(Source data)
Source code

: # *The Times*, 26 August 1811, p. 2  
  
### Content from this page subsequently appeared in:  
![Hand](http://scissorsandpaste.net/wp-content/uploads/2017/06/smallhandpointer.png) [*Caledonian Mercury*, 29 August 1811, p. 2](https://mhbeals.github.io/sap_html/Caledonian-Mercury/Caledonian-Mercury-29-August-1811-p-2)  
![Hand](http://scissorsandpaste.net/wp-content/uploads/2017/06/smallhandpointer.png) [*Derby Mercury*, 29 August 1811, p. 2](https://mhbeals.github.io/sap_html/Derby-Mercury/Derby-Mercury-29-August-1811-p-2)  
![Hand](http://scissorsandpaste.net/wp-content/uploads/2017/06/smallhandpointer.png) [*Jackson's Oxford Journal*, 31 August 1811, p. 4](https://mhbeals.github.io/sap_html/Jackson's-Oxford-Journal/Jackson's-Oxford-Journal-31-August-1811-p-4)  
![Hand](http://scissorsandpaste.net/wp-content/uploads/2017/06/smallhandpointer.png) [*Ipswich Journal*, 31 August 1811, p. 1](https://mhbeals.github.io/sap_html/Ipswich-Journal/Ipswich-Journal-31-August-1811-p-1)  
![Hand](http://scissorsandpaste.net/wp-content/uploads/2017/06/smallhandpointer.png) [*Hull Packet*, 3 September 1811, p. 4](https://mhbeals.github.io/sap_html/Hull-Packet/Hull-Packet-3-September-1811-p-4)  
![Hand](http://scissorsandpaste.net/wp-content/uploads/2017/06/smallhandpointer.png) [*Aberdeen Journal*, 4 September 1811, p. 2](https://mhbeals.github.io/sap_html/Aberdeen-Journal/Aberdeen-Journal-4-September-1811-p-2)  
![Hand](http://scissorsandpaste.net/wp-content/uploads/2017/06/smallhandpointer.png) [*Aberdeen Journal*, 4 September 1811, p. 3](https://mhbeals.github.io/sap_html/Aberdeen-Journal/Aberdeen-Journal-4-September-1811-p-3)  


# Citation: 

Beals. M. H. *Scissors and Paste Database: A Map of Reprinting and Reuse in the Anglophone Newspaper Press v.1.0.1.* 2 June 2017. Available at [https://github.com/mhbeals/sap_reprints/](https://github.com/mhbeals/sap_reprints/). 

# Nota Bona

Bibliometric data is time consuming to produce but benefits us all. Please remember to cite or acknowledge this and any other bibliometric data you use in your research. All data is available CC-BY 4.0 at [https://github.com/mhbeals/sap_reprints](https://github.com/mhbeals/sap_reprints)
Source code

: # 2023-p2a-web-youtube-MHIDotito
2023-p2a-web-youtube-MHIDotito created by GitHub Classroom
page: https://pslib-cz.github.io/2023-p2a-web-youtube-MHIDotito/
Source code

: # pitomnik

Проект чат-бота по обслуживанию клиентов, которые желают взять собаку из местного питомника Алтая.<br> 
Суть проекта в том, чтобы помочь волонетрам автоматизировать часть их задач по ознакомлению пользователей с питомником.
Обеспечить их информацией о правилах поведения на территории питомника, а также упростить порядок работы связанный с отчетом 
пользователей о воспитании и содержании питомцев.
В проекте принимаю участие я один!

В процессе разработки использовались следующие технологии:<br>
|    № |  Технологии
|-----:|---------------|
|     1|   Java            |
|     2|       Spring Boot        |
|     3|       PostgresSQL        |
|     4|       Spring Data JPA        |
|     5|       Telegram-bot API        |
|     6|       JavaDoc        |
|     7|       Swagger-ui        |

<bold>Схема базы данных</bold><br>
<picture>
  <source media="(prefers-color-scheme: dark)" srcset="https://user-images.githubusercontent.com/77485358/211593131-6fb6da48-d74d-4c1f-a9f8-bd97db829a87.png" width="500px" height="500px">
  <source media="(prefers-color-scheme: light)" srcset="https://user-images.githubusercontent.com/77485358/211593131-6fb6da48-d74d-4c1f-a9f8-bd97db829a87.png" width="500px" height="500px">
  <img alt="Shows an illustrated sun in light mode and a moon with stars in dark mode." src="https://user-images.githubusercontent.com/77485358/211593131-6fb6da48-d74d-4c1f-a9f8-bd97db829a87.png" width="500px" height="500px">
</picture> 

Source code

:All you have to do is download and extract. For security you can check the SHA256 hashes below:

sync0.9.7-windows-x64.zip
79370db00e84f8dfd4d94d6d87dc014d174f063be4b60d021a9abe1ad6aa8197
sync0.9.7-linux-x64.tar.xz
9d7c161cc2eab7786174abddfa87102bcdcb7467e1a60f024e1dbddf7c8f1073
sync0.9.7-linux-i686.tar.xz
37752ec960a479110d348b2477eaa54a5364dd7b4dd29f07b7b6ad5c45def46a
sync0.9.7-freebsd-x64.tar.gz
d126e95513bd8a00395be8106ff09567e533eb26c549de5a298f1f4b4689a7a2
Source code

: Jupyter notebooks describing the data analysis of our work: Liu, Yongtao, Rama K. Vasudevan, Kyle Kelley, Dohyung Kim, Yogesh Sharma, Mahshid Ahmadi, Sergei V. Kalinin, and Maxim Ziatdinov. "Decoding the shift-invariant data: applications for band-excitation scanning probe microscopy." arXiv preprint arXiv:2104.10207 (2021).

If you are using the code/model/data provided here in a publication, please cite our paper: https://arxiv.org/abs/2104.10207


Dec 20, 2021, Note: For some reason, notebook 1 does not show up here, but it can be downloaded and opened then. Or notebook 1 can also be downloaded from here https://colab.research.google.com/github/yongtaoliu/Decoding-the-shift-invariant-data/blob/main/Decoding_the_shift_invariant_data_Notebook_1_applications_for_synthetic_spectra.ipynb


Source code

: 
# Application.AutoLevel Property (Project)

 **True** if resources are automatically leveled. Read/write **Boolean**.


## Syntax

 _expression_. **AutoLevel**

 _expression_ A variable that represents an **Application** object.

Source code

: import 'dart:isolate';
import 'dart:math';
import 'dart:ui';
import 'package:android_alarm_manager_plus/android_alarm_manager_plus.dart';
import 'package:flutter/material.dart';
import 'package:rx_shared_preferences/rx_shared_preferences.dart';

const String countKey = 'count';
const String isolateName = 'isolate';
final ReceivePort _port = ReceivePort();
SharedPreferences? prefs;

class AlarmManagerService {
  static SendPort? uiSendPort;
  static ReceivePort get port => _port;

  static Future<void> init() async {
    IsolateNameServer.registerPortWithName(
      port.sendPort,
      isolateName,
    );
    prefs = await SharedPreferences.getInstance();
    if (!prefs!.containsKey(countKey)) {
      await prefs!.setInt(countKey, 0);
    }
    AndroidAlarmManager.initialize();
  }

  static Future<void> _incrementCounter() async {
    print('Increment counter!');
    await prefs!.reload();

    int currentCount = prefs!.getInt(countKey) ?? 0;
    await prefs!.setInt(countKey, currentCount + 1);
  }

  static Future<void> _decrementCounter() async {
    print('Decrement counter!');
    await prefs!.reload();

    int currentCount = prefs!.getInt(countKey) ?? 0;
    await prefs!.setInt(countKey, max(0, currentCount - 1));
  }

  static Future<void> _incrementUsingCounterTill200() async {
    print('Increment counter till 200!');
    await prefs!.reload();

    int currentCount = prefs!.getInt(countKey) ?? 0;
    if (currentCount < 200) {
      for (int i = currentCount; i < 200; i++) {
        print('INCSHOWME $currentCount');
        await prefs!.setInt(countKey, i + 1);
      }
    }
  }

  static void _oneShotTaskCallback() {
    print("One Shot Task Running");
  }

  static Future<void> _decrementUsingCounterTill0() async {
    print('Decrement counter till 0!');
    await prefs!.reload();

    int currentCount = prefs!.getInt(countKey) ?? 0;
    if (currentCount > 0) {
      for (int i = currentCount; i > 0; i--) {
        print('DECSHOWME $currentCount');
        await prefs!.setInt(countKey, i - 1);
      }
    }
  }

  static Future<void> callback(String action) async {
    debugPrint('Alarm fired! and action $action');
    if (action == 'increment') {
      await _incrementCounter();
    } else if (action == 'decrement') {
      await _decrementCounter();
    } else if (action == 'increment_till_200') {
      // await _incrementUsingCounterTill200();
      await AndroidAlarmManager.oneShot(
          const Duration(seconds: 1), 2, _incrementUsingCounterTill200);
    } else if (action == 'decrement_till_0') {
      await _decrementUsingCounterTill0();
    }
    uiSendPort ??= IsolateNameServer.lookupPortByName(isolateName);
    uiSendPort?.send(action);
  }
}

[Exercise instructions] Write out the lines starting with the one that contains "# Nota Bona" and going on through the one that contains "В проекте принимаю участие я один!", both included.

[Reply]
# Nota Bona

Bibliometric data is time consuming to produce but benefits us all. Please remember to cite or acknowledge this and any other bibliometric data you use in your research. All data is available CC-BY 4.0 at [https://github.com/mhbeals/sap_reprints](https://github.com/mhbeals/sap_reprints)
Source code

: # 2023-p2a-web-youtube-MHIDotito
2023-p2a-web-youtube-MHIDotito created by GitHub Classroom
page: https://pslib-cz.github.io/2023-p2a-web-youtube-MHIDotito/
Source code

: # pitomnik

Проект чат-бота по обслуживанию клиентов, которые желают взять собаку из местного питомника Алтая.<br> 
Суть проекта в том, чтобы помочь волонетрам автоматизировать часть их задач по ознакомлению пользователей с питомником.
Обеспечить их информацией о правилах поведения на территории питомника, а также упростить порядок работы связанный с отчетом 
пользователей о воспитании и содержании питомцев.
В проекте принимаю участие я один!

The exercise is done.